Digital Health Explained
AI in Health
27 August 2021
Are machines better than humans?
Article Intelligence (AI) gives many people a shiver down their spine, perhaps due to Hollywood depictions of super-intelligent machines.
AI refers to systems and machines that mimic intelligence to perform tasks and improve themselves based on information they collect, process and feedback. Although AI mimics decision-making capabilities usually only linked to human minds, it isn’t a new concept - Alan Turing published papers on machine intelligence and learning in the 1950 - leading from his work with the enigma code-cracking machine that helped to end WWII.
Modern day AI helps us to work with an abundance of data and perform mundane tasks, such as chatbots to respond to customer queries, to recommend new shows to watch based on their viewing habits and not forgetting that AI is central to speech enabled devices and wearables, which are learning about the user with every request and step taken.
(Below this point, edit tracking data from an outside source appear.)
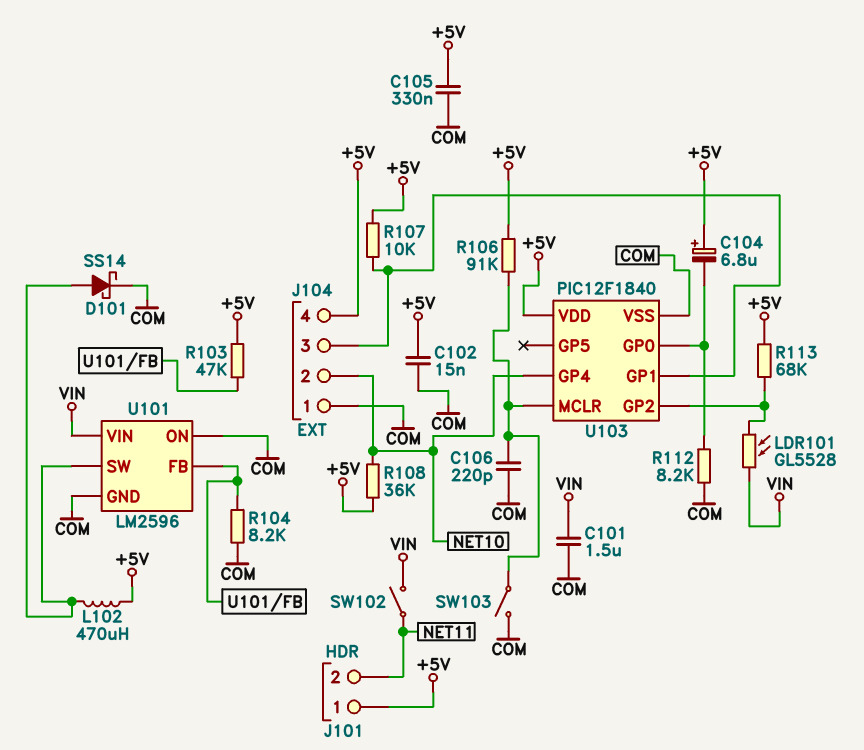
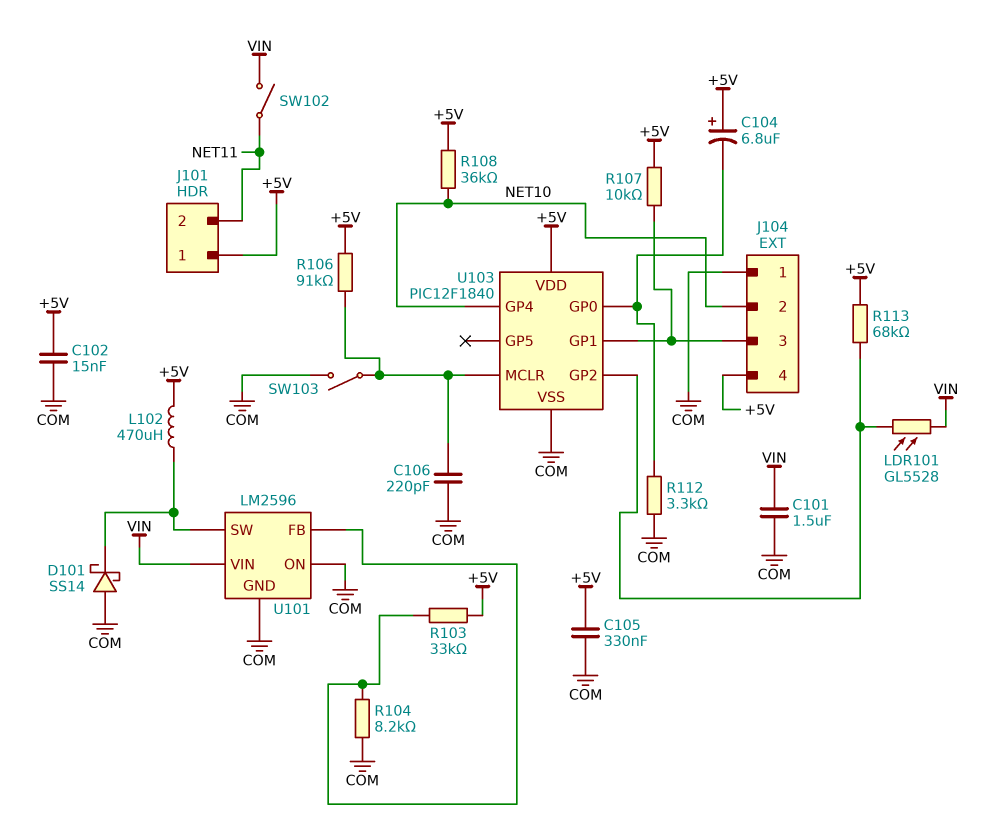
D101: schottky SS14 (A U101/SW, K COM) -> schottky SS14 (A COM, K U101/SW)
R103: 47k (+5V, U101/FB) -> 33k (+5V, U101/FB)
R112: 8.2k (COM, U103/GP0) -> 3.3k (COM, U103/GP0)

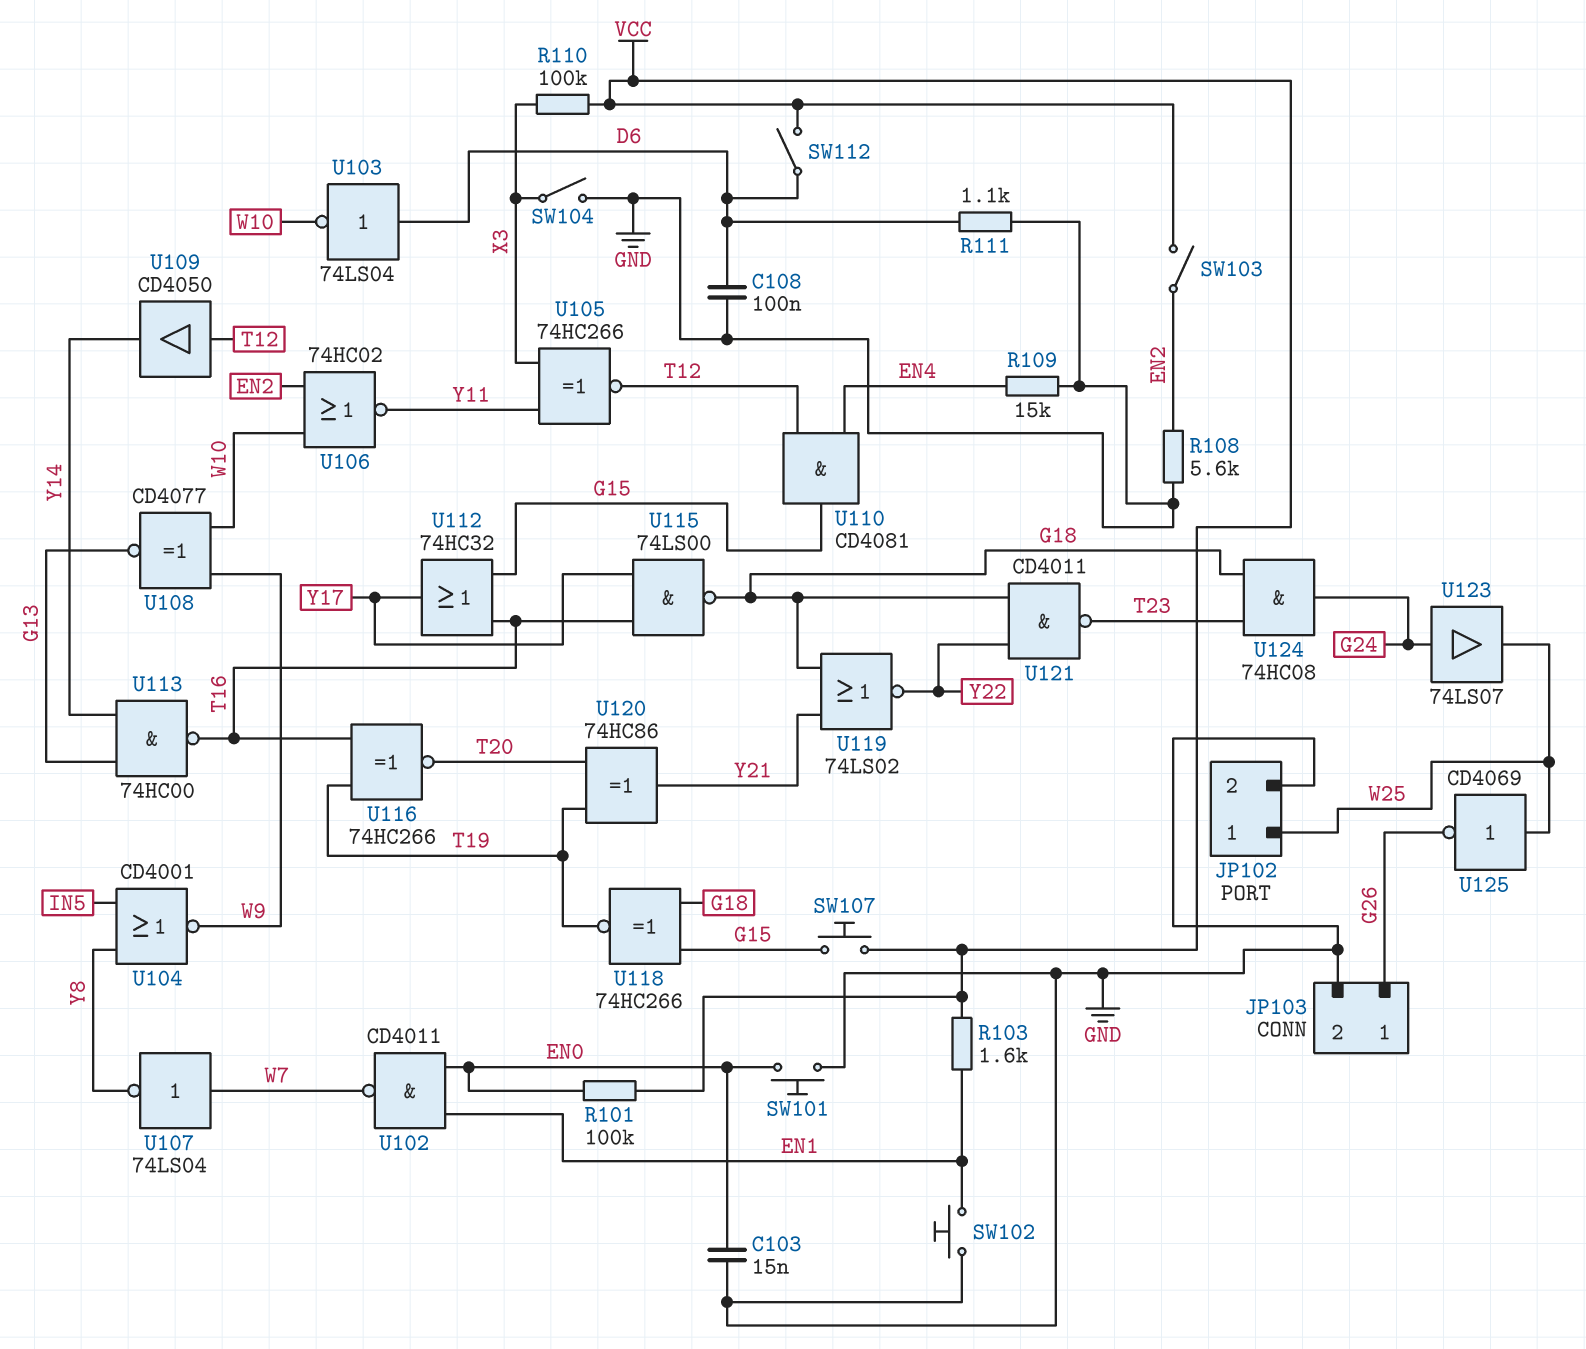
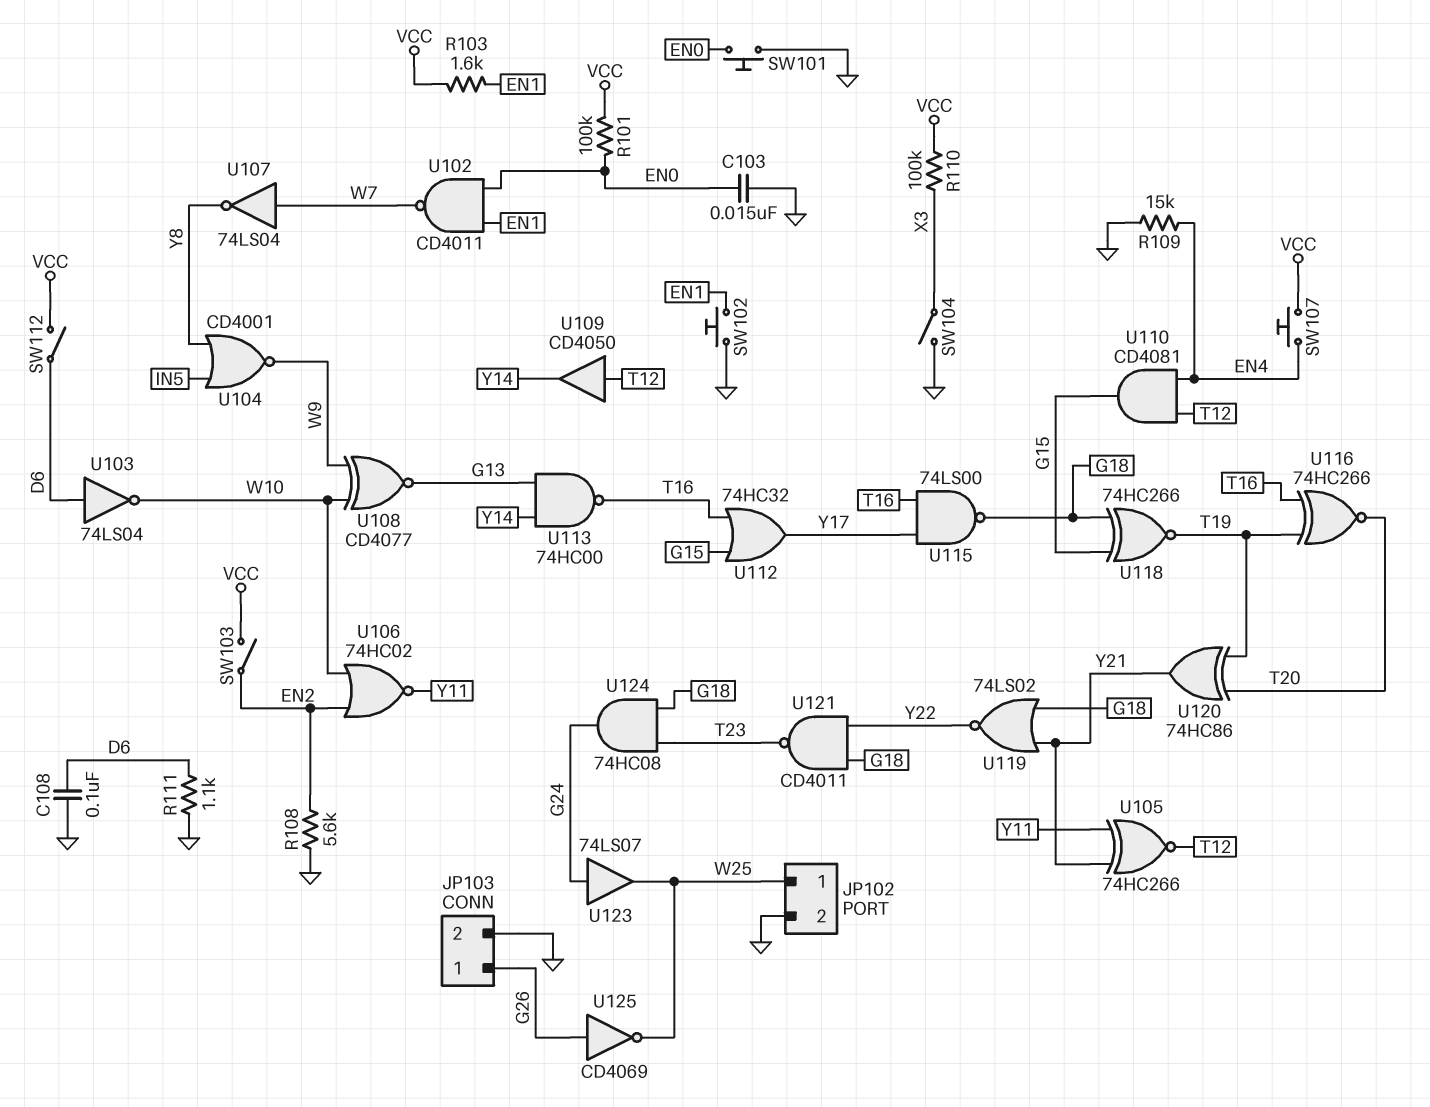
SW107: button (G15, VCC) -> button (EN4, VCC)
U105: XNOR 74HC266 (in X3, in Y11, out T12) -> XNOR 74HC266 (in Y11, in Y21, out T12)
U125: NOT CD4069 (in W25, out G26) -> NOT CD4069 (in G26, out W25)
Think of a child pointing out apple, apple, apple, orange… and determining each fruit by the recognised characteristics; pitted skin, round shape and so forth, machines can do the same – watching for markers and drawing conclusions based on the data available.
The uses in health are impressive, offering speed and accuracy that traditional diagnostics cannot offer. Research in 2020, found that machine leaning models can now exceed the diagnosis accuracy of human doctors! Important as misdiagnosis can result in serious patient harm and create unnecessary cost and strain on health services.
Early detection of breast cancer could save countless lives, and ongoing trials using AI to interpreting mammograms indicate that AI could help, by saving processing time and improving accuracy, by using algorithms to read scans and report findings, not only reducing the wait time for appropriate treatment, but reducing procedures like biopsies.
It is not to say that our expert clinicians are below par, far from it – Humans do not have the advantage that machines do - unlimited storage, fast memory recall and lightning-fast processing speed. Imagine if you could remember and relay everything you were ever told or had seen– you would be top of the pub quiz rankings every week!
AI can be trained to help us interpret the wealth of health data that we receive each day, at a speed that we have never benefited from before. The possibilities of how we could employ this technology are infinitely endless.